Ce sont les archives de ces « enquêtes-intolérance », menées deux ans durant, que Philippe Artières édite aujourd’hui, sous le titre Intolérable, un terme très souvent employé par les détenus et dans les publications du groupe. C’est d’ailleurs bien le sentiment que l’on ressent à la lecture des réponses des « droits communs », qui furent si longtemps « les “ombres de l’histoire”, selon l’expression de Michelle Perrot », l’une des premières historiennes à travailler sur les prisons en France.
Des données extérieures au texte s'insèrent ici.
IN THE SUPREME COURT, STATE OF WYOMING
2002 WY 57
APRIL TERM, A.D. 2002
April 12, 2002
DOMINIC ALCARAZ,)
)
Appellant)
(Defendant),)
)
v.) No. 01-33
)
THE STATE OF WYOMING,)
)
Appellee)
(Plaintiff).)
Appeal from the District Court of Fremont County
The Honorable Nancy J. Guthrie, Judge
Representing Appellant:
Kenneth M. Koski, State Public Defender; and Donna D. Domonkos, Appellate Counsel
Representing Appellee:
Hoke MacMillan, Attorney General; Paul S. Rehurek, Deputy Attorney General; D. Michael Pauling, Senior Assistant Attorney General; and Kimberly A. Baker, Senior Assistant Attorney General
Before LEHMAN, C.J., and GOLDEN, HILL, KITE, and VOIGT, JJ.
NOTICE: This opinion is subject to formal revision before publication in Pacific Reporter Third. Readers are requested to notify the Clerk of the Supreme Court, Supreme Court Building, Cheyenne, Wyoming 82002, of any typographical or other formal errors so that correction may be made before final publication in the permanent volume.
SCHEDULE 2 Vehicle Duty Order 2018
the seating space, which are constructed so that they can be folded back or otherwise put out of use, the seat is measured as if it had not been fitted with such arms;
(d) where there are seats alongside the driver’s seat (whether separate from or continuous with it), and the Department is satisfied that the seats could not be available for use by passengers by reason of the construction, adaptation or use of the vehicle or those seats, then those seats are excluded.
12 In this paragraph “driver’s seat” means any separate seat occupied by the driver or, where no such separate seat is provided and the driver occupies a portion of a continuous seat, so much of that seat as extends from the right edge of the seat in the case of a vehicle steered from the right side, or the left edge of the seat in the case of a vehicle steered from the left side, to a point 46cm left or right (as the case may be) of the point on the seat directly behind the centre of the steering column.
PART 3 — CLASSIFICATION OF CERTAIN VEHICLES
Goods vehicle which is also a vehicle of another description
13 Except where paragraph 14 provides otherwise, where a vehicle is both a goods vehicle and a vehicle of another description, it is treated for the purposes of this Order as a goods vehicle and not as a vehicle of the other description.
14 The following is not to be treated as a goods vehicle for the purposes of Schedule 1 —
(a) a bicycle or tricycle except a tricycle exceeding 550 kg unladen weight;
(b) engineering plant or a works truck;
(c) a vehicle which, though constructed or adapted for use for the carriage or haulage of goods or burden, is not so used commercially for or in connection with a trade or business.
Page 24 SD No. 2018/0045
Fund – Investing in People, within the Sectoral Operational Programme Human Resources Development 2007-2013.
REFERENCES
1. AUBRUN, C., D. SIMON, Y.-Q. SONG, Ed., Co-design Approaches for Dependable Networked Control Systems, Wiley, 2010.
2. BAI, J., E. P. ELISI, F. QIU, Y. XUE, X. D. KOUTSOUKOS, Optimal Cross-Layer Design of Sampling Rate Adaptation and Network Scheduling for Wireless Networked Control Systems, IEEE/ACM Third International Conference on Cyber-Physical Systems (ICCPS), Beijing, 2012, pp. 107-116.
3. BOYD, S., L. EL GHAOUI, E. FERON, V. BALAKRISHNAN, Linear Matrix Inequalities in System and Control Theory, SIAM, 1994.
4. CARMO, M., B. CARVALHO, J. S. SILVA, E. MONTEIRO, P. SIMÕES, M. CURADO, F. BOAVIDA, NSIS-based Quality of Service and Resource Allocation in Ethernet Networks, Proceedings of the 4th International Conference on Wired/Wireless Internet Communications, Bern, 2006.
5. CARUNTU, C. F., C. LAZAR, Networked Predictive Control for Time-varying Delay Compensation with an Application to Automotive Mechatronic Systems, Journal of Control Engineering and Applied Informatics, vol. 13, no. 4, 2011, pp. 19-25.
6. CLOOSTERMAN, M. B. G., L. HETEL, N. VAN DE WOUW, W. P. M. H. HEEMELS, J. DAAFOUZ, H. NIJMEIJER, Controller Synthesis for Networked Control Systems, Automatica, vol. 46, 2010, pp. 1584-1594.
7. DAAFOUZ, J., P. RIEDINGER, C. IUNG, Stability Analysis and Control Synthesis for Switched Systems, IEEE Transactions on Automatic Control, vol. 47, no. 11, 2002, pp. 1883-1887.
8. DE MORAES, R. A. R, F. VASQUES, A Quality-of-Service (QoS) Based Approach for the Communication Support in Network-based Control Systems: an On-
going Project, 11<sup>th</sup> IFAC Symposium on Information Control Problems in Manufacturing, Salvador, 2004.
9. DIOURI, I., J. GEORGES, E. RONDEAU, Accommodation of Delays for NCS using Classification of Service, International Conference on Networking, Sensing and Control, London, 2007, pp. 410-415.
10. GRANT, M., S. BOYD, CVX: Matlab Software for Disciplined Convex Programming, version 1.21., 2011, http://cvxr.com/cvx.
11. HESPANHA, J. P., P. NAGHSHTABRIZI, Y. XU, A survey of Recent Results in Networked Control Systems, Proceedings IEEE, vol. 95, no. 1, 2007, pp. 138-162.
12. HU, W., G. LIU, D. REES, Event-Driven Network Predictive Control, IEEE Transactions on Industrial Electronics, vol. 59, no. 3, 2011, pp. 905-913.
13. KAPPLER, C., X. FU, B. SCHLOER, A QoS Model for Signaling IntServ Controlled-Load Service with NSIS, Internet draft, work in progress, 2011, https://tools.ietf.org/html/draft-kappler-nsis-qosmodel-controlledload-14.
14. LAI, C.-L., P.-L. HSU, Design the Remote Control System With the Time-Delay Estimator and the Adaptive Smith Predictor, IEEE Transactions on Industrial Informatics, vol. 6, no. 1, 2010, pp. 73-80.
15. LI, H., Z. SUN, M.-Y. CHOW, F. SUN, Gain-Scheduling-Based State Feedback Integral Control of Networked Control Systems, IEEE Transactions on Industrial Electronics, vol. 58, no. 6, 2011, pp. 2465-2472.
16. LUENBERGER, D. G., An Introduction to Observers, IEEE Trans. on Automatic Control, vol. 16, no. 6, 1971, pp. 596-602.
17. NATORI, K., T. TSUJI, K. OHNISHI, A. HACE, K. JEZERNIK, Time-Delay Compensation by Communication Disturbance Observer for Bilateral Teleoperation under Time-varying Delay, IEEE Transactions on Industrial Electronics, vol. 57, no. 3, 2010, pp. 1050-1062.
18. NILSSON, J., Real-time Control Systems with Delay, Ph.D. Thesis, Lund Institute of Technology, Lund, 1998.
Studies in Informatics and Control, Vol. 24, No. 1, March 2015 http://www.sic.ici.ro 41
Mettre en regard les deux volumes édités aujourd’hui simultanément par Philippe Artières, grâce notamment aux chronologies qu’il y a insérées, permet de comprendre combien la révolte de Nancy est venue à l’époque corroborer « l’intolérable » exprimé par les détenus dans les enquêtes du GIP. Déjà, quelques semaines plus tôt, une autre mutinerie, à Toul, avait éclaté. Cette explosion de colère dans les prisons a donné toute sa force aux revendications du GIP, qui multiplie alors, comme le montrent les clichés d’Élie Kagan dans le volume sur la révolte de Nancy, actions et conférences de presse, conduites par Sartre et Foucault. Grâce au travail d’historien et d’éditeur de Philippe Artières, ces « archives d’une lutte » montrent la naissance d’un mouvement dans ce lieu, délaissé jusque-là, qu’est la prison. Des archives qui nous interpellent aussi par l’actualité des revendications contre le système carcéral. En 2013, toujours aussi « intolérable ».

[^2]: Voir aussi le Groupe d’information sur les prisons. Archives d’une lutte, 1970-1972 (éd. de l’Imec, 2001) et la Grande Étrangère. À propos de littérature , Michel Foucault (éd. de l’EHESS, 2013).